Notice that you don't get the XML declaration (<?xml ...?>) and even though I have indent="yes" set on xsl:output, the XML ends up all on one line.

The XML is still well-formed though because the XML declaration is not required on XML 1.0 instances.

Another option is to use XSLT 2.0/3.0 with a different processor. That way you can use the output method xhtml.

Here's an example of using XSLT 3.0 with the Java version of Saxon-HE 9.8 (free/open source) from the command line...

::::::::

• [Work instructions]:
A. In the passage on XSLT output, why is the XML still well-formed without the XML declaration?
B. Print the part of the XSLT output passage that begins at the words "Another option is" and stops after "the command line...".
C. Write what comes next in the XSLT output passage, picking up after its last sentence.

• [Dataset content]:
::::::::

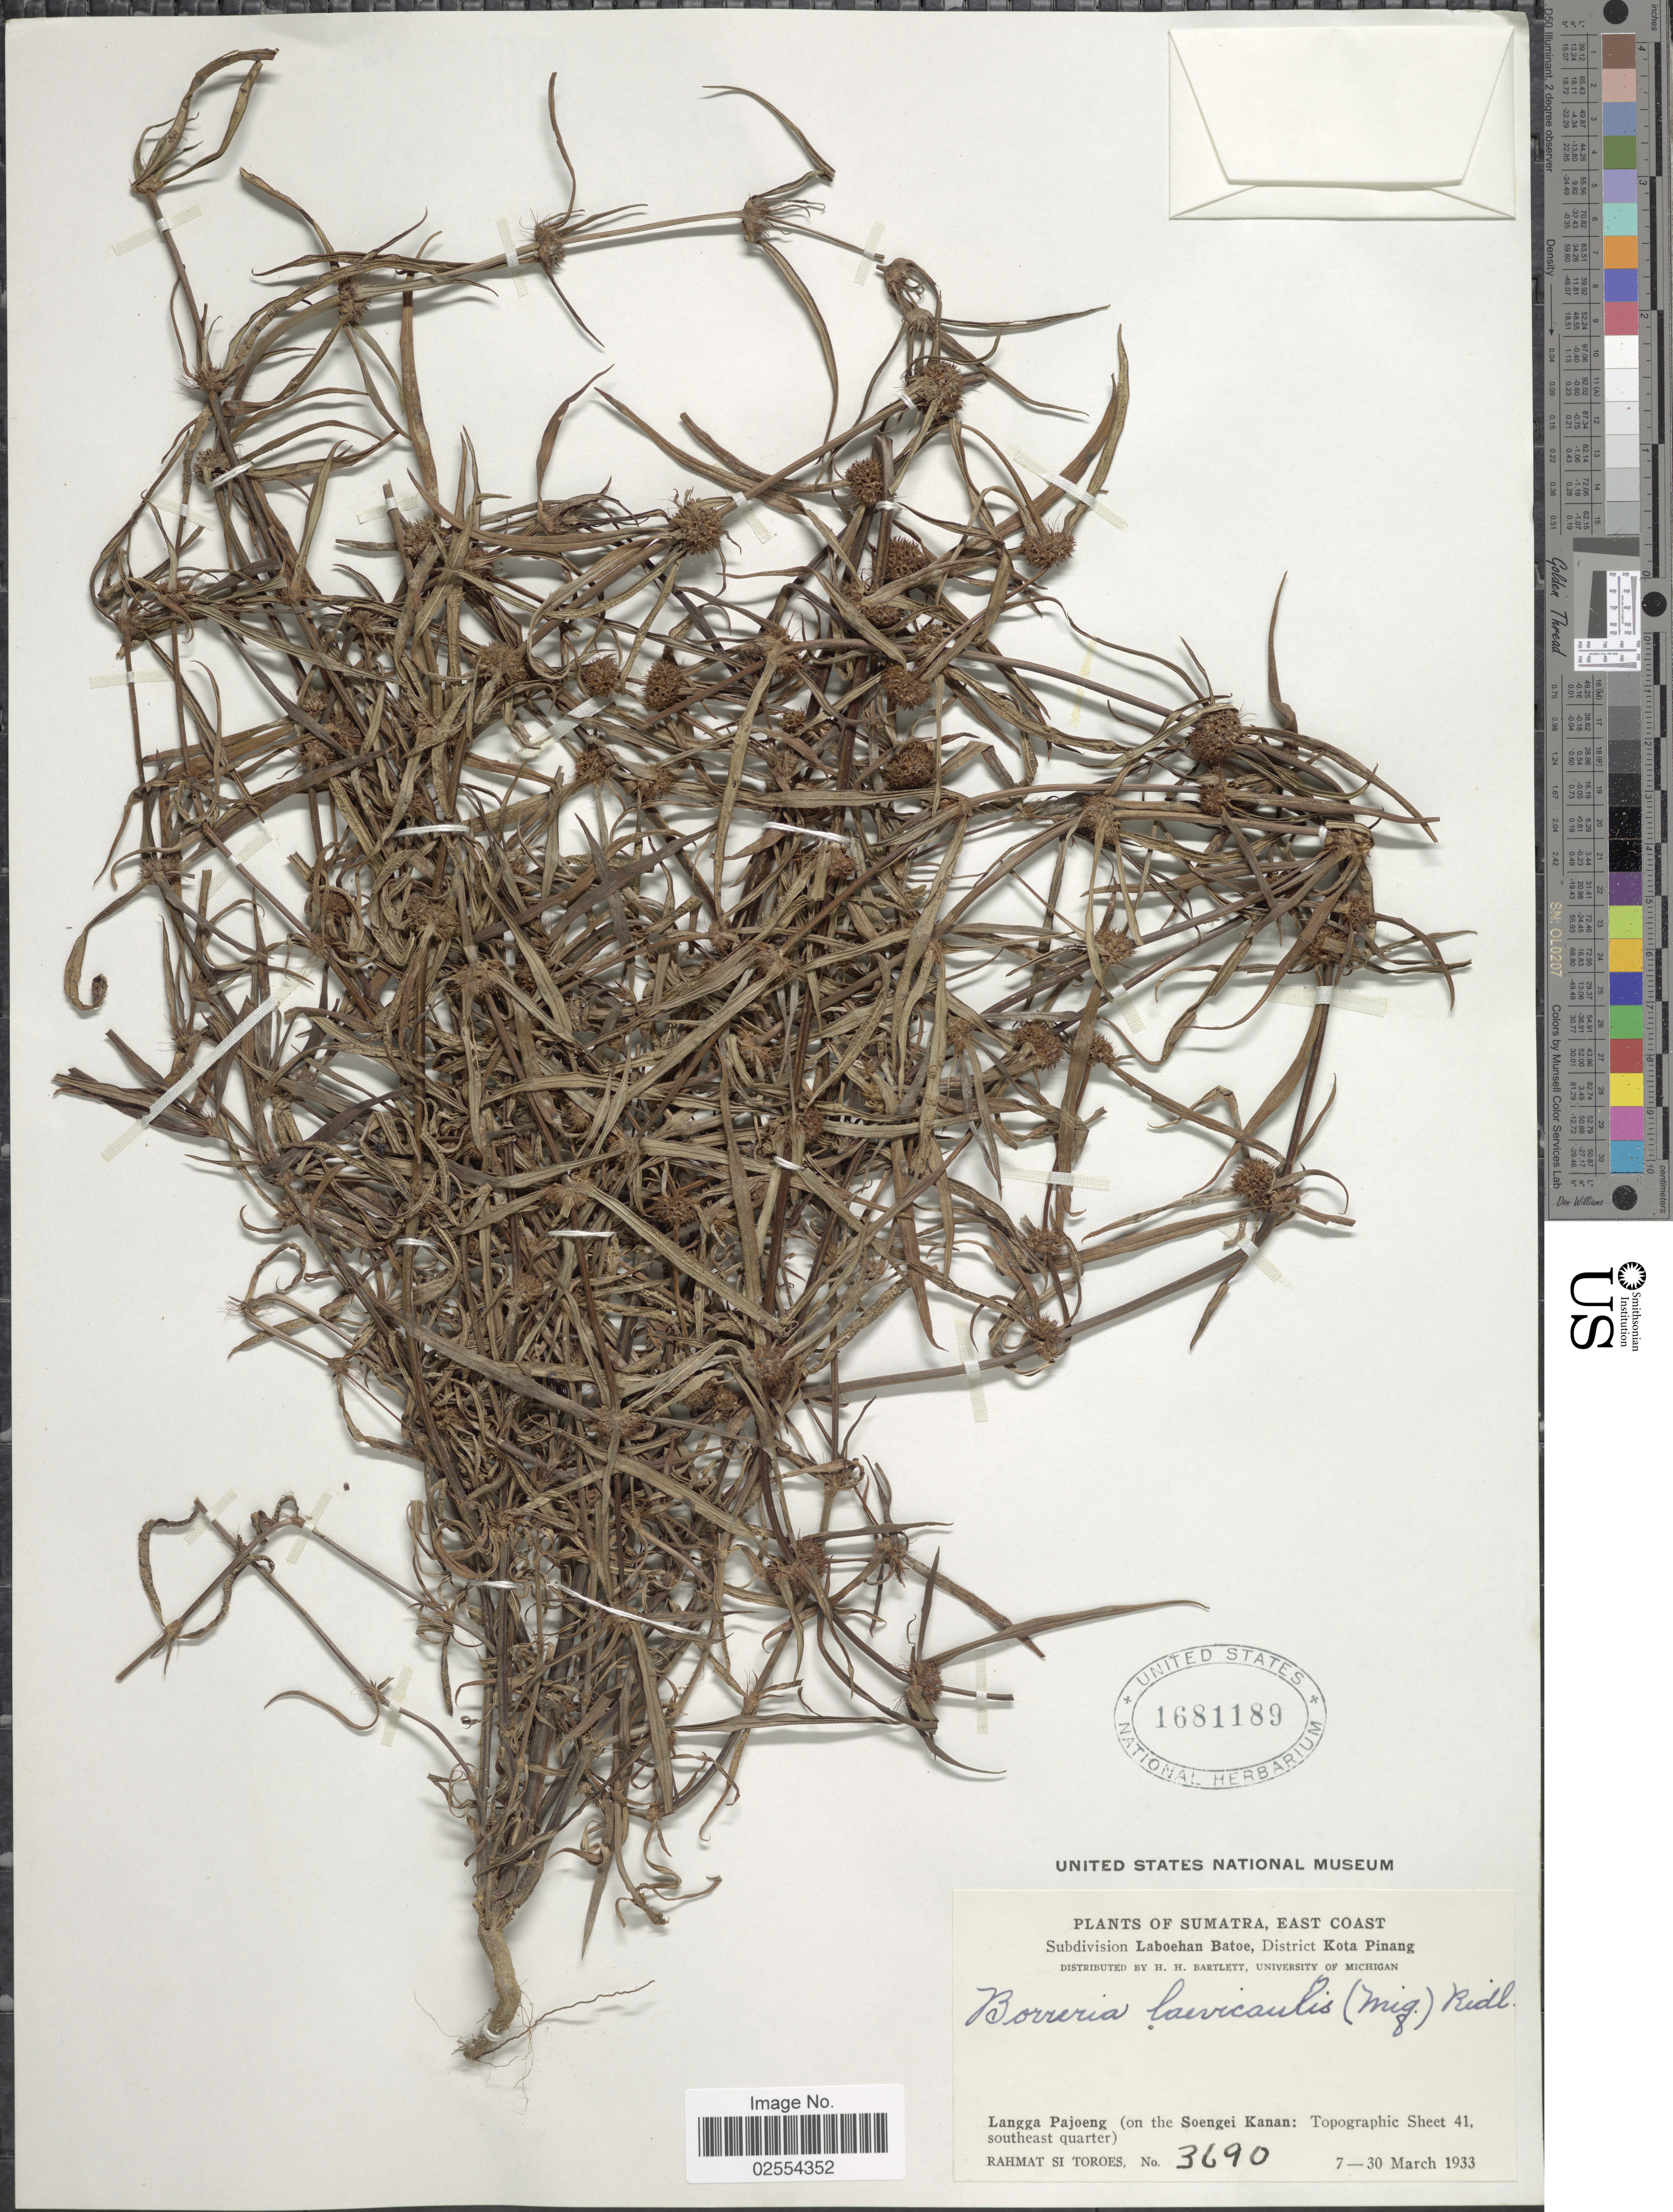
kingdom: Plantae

::::::::

• [Outputs for the tasks]:
A. The XML declaration is not required on XML 1.0 instances.

B.
Another option is to use XSLT 2.0/3.0 with a different processor. That way you can use the output method xhtml.

Here's an example of using XSLT 3.0 with the Java version of Saxon-HE 9.8 (free/open source) from the command line...

C.
XSLT 3.0

<xsl:stylesheet version="3.0" xmlns:xsl="http://www.w3.org/1999/XSL/Transform">
  <xsl:output method="xhtml" standalone="yes"/>
  <xsl:strip-space elements="*"/>

  <xsl:param name="id" required="yes"/>
  <xsl:param name="newValue" required="yes"/>

  <xsl:mode on-no-match="shallow-copy"/>

  <xsl:template match="ITEM[ITEM_DATA/ATTRIBUTE_DATA=$id]/INSTOCK">
    <xsl:copy>
      <xsl:value-of select="$newValue"/>
    </xsl:copy>
  </xsl:template>

</xsl:stylesheet>

Command Line

java -cp "C:/apps/saxon/saxon9he.jar" net.sf.saxon.Transform -s:"input.xml" -xsl:"test.xsl" id="X-123" newValue="Yes"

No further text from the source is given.